4 years ago

MtDNA genomes reveal a relaxation of selective constraints in low-BMI individuals in a Uyghur population

Zhendong Qin, Shi Yan, Lei Li, Xiaofeng Wang, Xiao-Yan Jiang, Li Jin, Hong-Xiang Zheng


Considerable attention has been focused on the effect of deleterious mutations caused by the recent relaxation of selective constraints on human health, including the prevalence of obesity, which might represent an adaptive response of energy-conserving metabolism under the conditions of modern society. Mitochondrial DNA (mtDNA) encoding 13 core subunits of oxidative phosphorylation plays an important role in metabolism. Therefore, we hypothesized that a relaxation of selection constraints on mtDNA and an increase in the proportion of deleterious mutations have played a role in obesity prevalence. In this study, we collected and sequenced the mtDNA genomes of 722 Uyghurs, a typical population with a high prevalence of obesity.
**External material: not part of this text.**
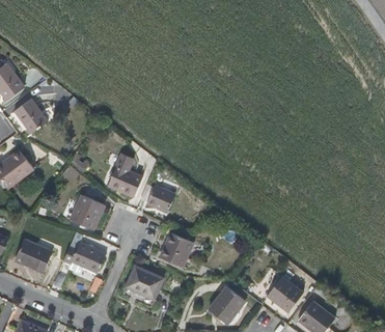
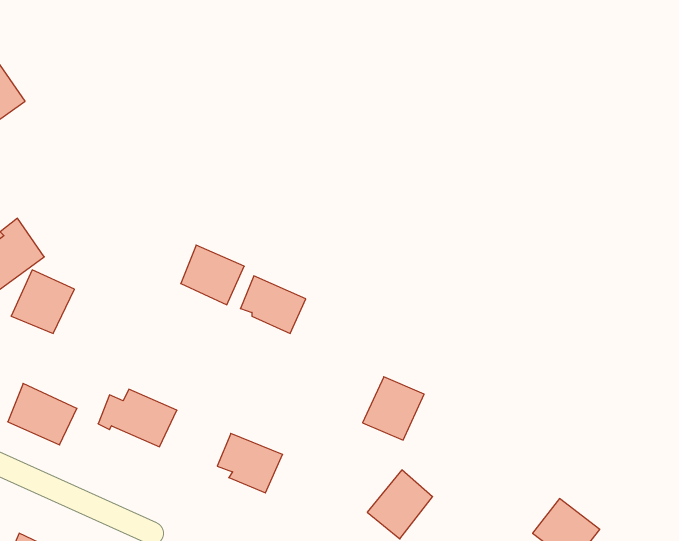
building: [15,98,48,133] -> none
building: [70,194,104,228] -> [11,270,74,333]
building: [160,231,193,266] -> [363,377,424,440]
building: [267,276,302,311] -> none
We identified the variants that occurred in the Uyghur population for each sample and found that the number of nonsynonymous mutations carried by Uyghur individuals declined with elevation of their BMI (P = 0.015). We further calculated the nonsynonymous and synonymous ratio (N/S) of the high-BMI and low-BMI haplogroups, and the results showed that a significantly higher N/S occurred in the whole mtDNA genomes of the low-BMI haplogroups (0.64) than in that of the high-BMI haplogroups (0.35, P = 0.030) and ancestor haplotypes (0.41, P = 0.032); these findings indicated that low-BMI individuals showed a recent relaxation of selective constraints. In addition, we investigated six clinical characteristics and found that fasting plasma glucose might be correlated with the N/S and selective pressures. We hypothesized that a higher proportion of deleterious mutations led to mild mitochondrial dysfunction, which helps to drive glucose consumption and thereby prevents obesity. Our results provide new insights into the relationship between obesity predisposition and mitochondrial genome evolution.